Sesuai Pasal 83 UU tentang Pemda, kepala daerah yang sudah sah secara hukum berstatus terdakwa harus diberhentikan sementara. Untuk gubernur atau wagub diberhentikan oleh presiden, bupati atau wabup dan wali kota atau wakil wali kota diberhentikan oleh menteri dalam negeri.
Sikap Jokowi dan jajarannya ini akhirnya menuai kritik dari berbagai kalangan.
Salah satu yang memberi perhatian serius terkait pelanggaran UU oleh Jokowi ini adalah ahli hukum pidana dari Universitas Islam Indonesia, Dr.Mudzakir.

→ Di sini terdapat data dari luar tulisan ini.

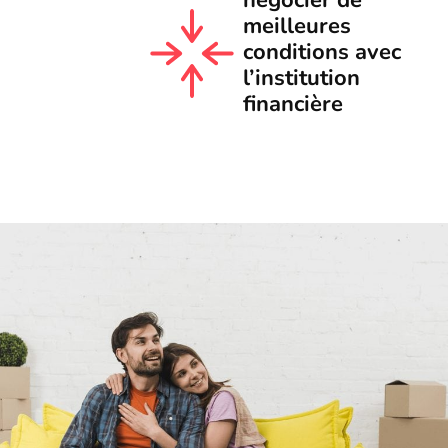
négocier de
meilleures
conditions avec
l’institution
financière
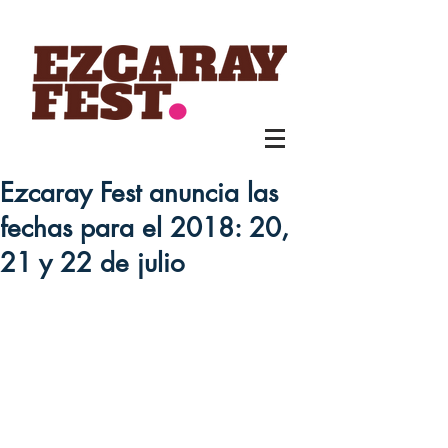
Ezcaray Fest anuncia las
fechas para el 2018: 20,
21 y 22 de julio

Dr. Mudzakir menilai, pemerintah seolah membohongi dirinya sendiri, dengan tidak memberhentikan Ahok.
“Kalau dia mau jujur, pada saat sudah sidang kan terdakwa, maka harus diproses administrasinya. Kan disitu jelas sekali, mereka yang jadi tersangka atau terdakwa harus diberhentikan,” kata Mudzakir saat diminta menanggapi kasus Ahok, Kamis, 22 Desember 2016.
Menurut Mudzakir, pemerintah, dalam hal ini Presiden dan Kemendagri seperti tidak berterima kasih kepada UU. Sebab pada prinsipnya, pemberhentian itu dimaksudkan agar si Kepala Daerah bisa fokus menghadapi proses hukum, tanpa harus dipusingkan dengan urusan pemerintahan.
Sikap yang sekarang ditunjukkan, lanjut Mudzakir justru bisa menjadi bumerang yang pastinya akan berimbas buruk terhadap citra, bahkan terhadap komitmen Jokowi dan jajarannya dalam penegakan hukum di tanah air.
“Ya begitu jadi terdakwa yang berhenti dulu, konsentrasi terhadap perkaranya. Kalau sampai sekarang dibiarkan, menurut saya menjadi preseden yang kurang bagus,” sindirnya.
Seperti diketahui, saat ini Ahok telah resmi menjadi terdakwa kasus dugaan penistaan agama. Sidangnya pun sudah berjalan sejak dua pekan yang lalu, di Pengadilan Negeri Jakarta Utara, di Jalan Gajah Mada, Jakarta Pusat.
Ahok didakwa menistakan agama Islam, dan dijerat dengan Pasal 156a KUHPidana, yang ancaman hukumannya paling lama selama lima tahun penjara.